Without loss of generality, consider the case for x>0. For x < 0, pow
is only defined for integer powers y and will be special cased in the implementation. The description below also assumes that pfrexp
"does the right thing" for denormals, which is not currently the case - it always adds 0.5 to the fractional part, which is incorrect for denormals. (Fixing this issue if frexp
should significantly improve the accuracy of log
for subnormal numbers, I think).
Analytically, x^y = exp(y*log(x))
. The approach described below tries to improve accuracy of the naive implementation by working in base 2 and keeping intermediate entities in split form, while reusing existing parts of implementations of pexp
, plog2
, pfrexp
, and pldexp
.
First, let's write the inputs in the split form
y = n_y + r_y. (1)
x = 2^e_x * m_x
<=>
log2(x) = e_x + log2(m_x)
= e_x + r_x. (2)
where e_x and n_y are integer and r_x and r_y are fractional parts, r_x is in [-1, 0), and r_y is in [-0.5, 0.5). Now we can write the desired result as
x^y = exp(y*log(x))
= 2^(y*log2(x)) (3)
By substituting (1) and (2) we get the following expression for the exponent in (3):
y * log2(x) = (n_y + r_y) * (e_x + r_x)
= n_y * e_x + f
= n_z + r_z
where
f = (n_y + r_y) * r_x + r_y * e_x
= y * r_x + r_y * e_x,
n_z := n_y * e_x + round(f)
r_z := f - round(f), r_z will be in [-0.5, 0.5).

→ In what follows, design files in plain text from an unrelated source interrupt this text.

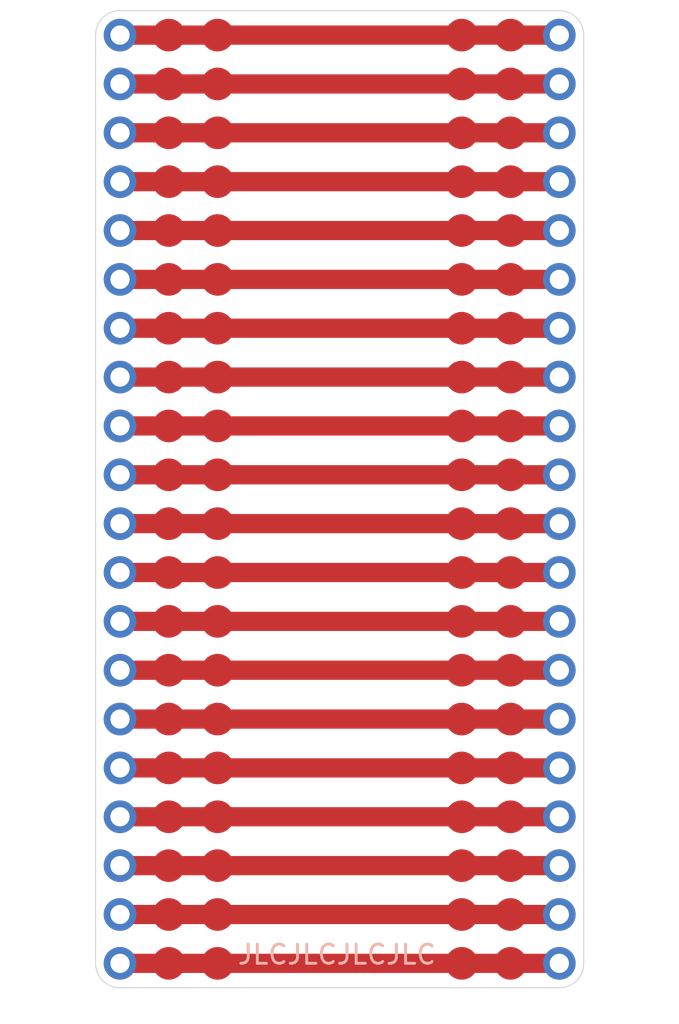
<source format=kicad_pcb>
(kicad_pcb
	(version 20240108)
	(generator "pcbnew")
	(generator_version "8.0")
	(general
		(thickness 1.6)
		(legacy_teardrops no)
	)
	(paper "A4")
	(layers
		(0 "F.Cu" signal)
		(31 "B.Cu" signal)
		(32 "B.Adhes" user "B.Adhesive")
		(33 "F.Adhes" user "F.Adhesive")
		(34 "B.Paste" user)
		(35 "F.Paste" user)
		(36 "B.SilkS" user "B.Silkscreen")
		(37 "F.SilkS" user "F.Silkscreen")
		(38 "B.Mask" user)
		(39 "F.Mask" user)
		(40 "Dwgs.User" user "User.Drawings")
		(41 "Cmts.User" user "User.Comments")
		(42 "Eco1.User" user "User.Eco1")
		(43 "Eco2.User" user "User.Eco2")
		(44 "Edge.Cuts" user)
		(45 "Margin" user)
		(46 "B.CrtYd" user "B.Courtyard")
		(47 "F.CrtYd" user "F.Courtyard")
		(48 "B.Fab" user)
		(49 "F.Fab" user)
		(50 "User.1" user)
		(51 "User.2" user)
		(52 "User.3" user)
		(53 "User.4" user)
		(54 "User.5" user)
		(55 "User.6" user)
		(56 "User.7" user)
		(57 "User.8" user)
		(58 "User.9" user)
	)
	(setup
		(pad_to_mask_clearance 0)
		(allow_soldermask_bridges_in_footprints no)
		(pcbplotparams
			(layerselection 0x00010fc_ffffffff)
			(plot_on_all_layers_selection 0x0000000_00000000)
			(disableapertmacros no)
			(usegerberextensions no)
			(usegerberattributes yes)
			(usegerberadvancedattributes yes)
			(creategerberjobfile yes)
			(dashed_line_dash_ratio 12.000000)
			(dashed_line_gap_ratio 3.000000)
			(svgprecision 4)
			(plotframeref no)
			(viasonmask no)
			(mode 1)
			(useauxorigin no)
			(hpglpennumber 1)
			(hpglpenspeed 20)
			(hpglpendiameter 15.000000)
			(pdf_front_fp_property_popups yes)
			(pdf_back_fp_property_popups yes)
			(dxfpolygonmode yes)
			(dxfimperialunits yes)
			(dxfusepcbnewfont yes)
			(psnegative no)
			(psa4output no)
			(plotreference yes)
			(plotvalue yes)
			(plotfptext yes)
			(plotinvisibletext no)
			(sketchpadsonfab no)
			(subtractmaskfromsilk no)
			(outputformat 1)
			(mirror no)
			(drillshape 0)
			(scaleselection 1)
			(outputdirectory "")
		)
	)
	(net 0 "")
	(net 1 "Net-(J1-Pin_10)")
	(net 2 "Net-(J1-Pin_1)")
	(net 3 "Net-(J1-Pin_6)")
	(net 4 "Net-(J1-Pin_8)")
	(net 5 "Net-(J1-Pin_2)")
	(net 6 "Net-(J1-Pin_4)")
	(net 7 "Net-(J1-Pin_9)")
	(net 8 "Net-(J1-Pin_5)")
	(net 9 "Net-(J1-Pin_7)")
	(net 10 "Net-(J1-Pin_3)")
	(footprint "Project:1x10 test pad" (layer "F.Cu") (at 109.22 90.065))
	(footprint "Connector_PinHeader_2.54mm:PinHeader_1x10_P2.54mm_Vertical" (layer "F.Cu") (at 104.14 78.74))
	(footprint "Project:1x10 test pad" (layer "F.Cu") (at 106.68 90.065))
	(footprint "Project:1x10 test pad" (layer "F.Cu") (at 106.68 64.665))
	(footprint "Connector_PinHeader_2.54mm:PinHeader_1x10_P2.54mm_Vertical" (layer "F.Cu") (at 127 53.34))
	(footprint "Project:1x10 test pad" (layer "F.Cu") (at 124.46 64.665))
	(footprint "Project:1x10 test pad" (layer "F.Cu") (at 124.46 90.065))
	(footprint "Project:1x10 test pad" (layer "F.Cu") (at 121.92 90.065))
	(footprint "Project:1x10 test pad" (layer "F.Cu") (at 109.22 64.665))
	(footprint "Project:1x10 test pad" (layer "F.Cu") (at 121.92 64.665))
	(footprint "Connector_PinHeader_2.54mm:PinHeader_1x10_P2.54mm_Vertical" (layer "F.Cu") (at 104.14 53.34))
	(footprint "Connector_PinHeader_2.54mm:PinHeader_1x10_P2.54mm_Vertical" (layer "F.Cu") (at 127 78.74))
	(gr_line
		(start 102.87 101.6)
		(end 102.87 53.34)
		(stroke
			(width 0.05)
			(type default)
		)
		(layer "Edge.Cuts")
		(uuid "024d8b08-78d9-4f1d-be28-b265116858d1")
	)
	(gr_arc
		(start 102.87 53.34)
		(mid 103.241974 52.441974)
		(end 104.14 52.07)
		(stroke
			(width 0.05)
			(type default)
		)
		(layer "Edge.Cuts")
		(uuid "0a942ece-34e9-4d9f-a6f4-3e9b96f233a4")
	)
	(gr_arc
		(start 128.27 101.6)
		(mid 127.898026 102.498026)
		(end 127 102.87)
		(stroke
			(width 0.05)
			(type default)
		)
		(layer "Edge.Cuts")
		(uuid "2843da74-4591-4fed-b7b8-2f650abddf11")
	)
	(gr_line
		(start 104.14 52.07)
		(end 127 52.07)
		(stroke
			(width 0.05)
			(type default)
		)
		(layer "Edge.Cuts")
		(uuid "3bcdcaaf-5c43-41ea-88ad-46a8bfa8d4f4")
	)
	(gr_line
		(start 128.27 53.34)
		(end 128.27 101.6)
		(stroke
			(width 0.05)
			(type default)
		)
		(layer "Edge.Cuts")
		(uuid "8ecfb493-6514-45b1-86d5-0020fb2fa7b2")
	)
	(gr_arc
		(start 104.14 102.87)
		(mid 103.241974 102.498026)
		(end 102.87 101.6)
		(stroke
			(width 0.05)
			(type default)
		)
		(layer "Edge.Cuts")
		(uuid "c716929a-204c-4835-9c93-cf738532b180")
	)
	(gr_line
		(start 127 102.87)
		(end 104.14 102.87)
		(stroke
			(width 0.05)
			(type default)
		)
		(layer "Edge.Cuts")
		(uuid "d7117a6b-9399-4941-81ae-4827f2071fe9")
	)
	(gr_arc
		(start 127 52.07)
		(mid 127.898026 52.441974)
		(end 128.27 53.34)
		(stroke
			(width 0.05)
			(type default)
		)
		(layer "Edge.Cuts")
		(uuid "eb5b1055-0249-4657-b390-46a56a42af1c")
	)
	(gr_text "JLCJLCJLCJLC"
		(at 110.1852 101.727 0)
		(layer "B.SilkS")
		(uuid "b08bae14-9ca8-476d-947c-8d33e33a25b3")
		(effects
			(font
				(size 1 1)
				(thickness 0.15)
			)
			(justify left bottom)
		)
	)
	(segment
		(start 127 76.2)
		(end 104.14 76.2)
		(width 1)
		(layer "F.Cu")
		(net 1)
		(uuid "6c0e4076-f30b-40cf-b9f2-6286d4117ff8")
	)
	(segment
		(start 127 101.6)
		(end 104.14 101.6)
		(width 1)
		(layer "F.Cu")
		(net 1)
		(uuid "865a476e-7637-449f-847b-0ef32caad835")
	)
	(segment
		(start 104.14 78.74)
		(end 127 78.74)
		(width 1)
		(layer "F.Cu")
		(net 2)
		(uuid "be173826-64a2-45e1-bd9d-085720bde601")
	)
	(segment
		(start 104.14 53.34)
		(end 127 53.34)
		(width 1)
		(layer "F.Cu")
		(net 2)
		(uuid "c3536076-7f80-4153-b789-fd471d07f5c6")
	)
	(segment
		(start 104.14 66.04)
		(end 127 66.04)
		(width 1)
		(layer "F.Cu")
		(net 3)
		(uuid "13d3d99f-720b-4102-88b0-56d9ef6d9547")
	)
	(segment
		(start 104.14 91.44)
		(end 127 91.44)
		(width 1)
		(layer "F.Cu")
		(net 3)
		(uuid "6e3b8ea6-a451-4689-ae48-8563211e0d9a")
	)
	(segment
		(start 104.14 71.12)
		(end 127 71.12)
		(width 1)
		(layer "F.Cu")
		(net 4)
		(uuid "054af60e-d337-47aa-aa21-16f628ee9790")
	)
	(segment
		(start 104.14 96.52)
		(end 127 96.52)
		(width 1)
		(layer "F.Cu")
		(net 4)
		(uuid "e0a3fff3-4c2d-48a9-9991-0512855ec0c7")
	)
	(segment
		(start 104.14 55.88)
		(end 127 55.88)
		(width 1)
		(layer "F.Cu")
		(net 5)
		(uuid "0d842842-910b-4c5a-808a-01519d0e0ade")
	)
	(segment
		(start 104.14 81.28)
		(end 127 81.28)
		(width 1)
		(layer "F.Cu")
		(net 5)
		(uuid "c0406d86-7c96-420a-b8f9-b1c81c574722")
	)
	(segment
		(start 104.14 60.96)
		(end 127 60.96)
		(width 1)
		(layer "F.Cu")
		(net 6)
		(uuid "1e4c84ed-54e6-43cf-baec-dcebf48a845b")
	)
	(segment
		(start 104.14 86.36)
		(end 127 86.36)
		(width 1)
		(layer "F.Cu")
		(net 6)
		(uuid "51db7f55-d50a-4b42-8886-009fbd09a8ca")
	)
	(segment
		(start 104.14 73.66)
		(end 127 73.66)
		(width 1)
		(layer "F.Cu")
		(net 7)
		(uuid "e4b6b3b2-88a7-41b5-aec4-474b89d52357")
	)
	(segment
		(start 104.14 99.06)
		(end 127 99.06)
		(width 1)
		(layer "F.Cu")
		(net 7)
		(uuid "eee2177e-ca03-4f7d-96b3-4a4e1663d51e")
	)
	(segment
		(start 104.14 88.9)
		(end 127 88.9)
		(width 1)
		(layer "F.Cu")
		(net 8)
		(uuid "6188b6ce-5cbe-4c0f-bf65-e8683a8e7407")
	)
	(segment
		(start 104.14 63.5)
		(end 127 63.5)
		(width 1)
		(layer "F.Cu")
		(net 8)
		(uuid "eb1868c9-03a4-442b-a673-2c141c61eef9")
	)
	(segment
		(start 104.14 68.58)
		(end 127 68.58)
		(width 1)
		(layer "F.Cu")
		(net 9)
		(uuid "1d5212c0-4706-494f-bb42-f28c435c03fb")
	)
	(segment
		(start 104.14 93.98)
		(end 127 93.98)
		(width 1)
		(layer "F.Cu")
		(net 9)
		(uuid "3a536bb4-beae-47e3-b87e-4b9938ace6b2")
	)
	(segment
		(start 104.14 83.82)
		(end 127 83.82)
		(width 1)
		(layer "F.Cu")
		(net 10)
		(uuid "3e7144bf-28c6-415a-8da2-71c40fac8827")
	)
	(segment
		(start 104.14 58.42)
		(end 127 58.42)
		(width 1)
		(layer "F.Cu")
		(net 10)
		(uuid "4df96e95-5ed1-4c97-aeca-c52770a2ebb4")
	)
)
</source>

Using these quantities we can now compute the rhs of (3) as
x^y = 2^n_z * 2^r_z
= 2^n_z * e^{ln(2) * r_z}
which in code looks like
x^y = ldexp(exp(M_LN2 * r_z), n_z)
All operations here are exact, except computing r_x = log2(m_x), f, and exp(M_LN2 * r_z).
The is some risk of cancellation in computing f, which I'm pondering how to avoid.
Maybe it's sufficient to split y * r_x
and r_y * e_x
into integer and fractional parts separately to get the integer and fractional parts of f.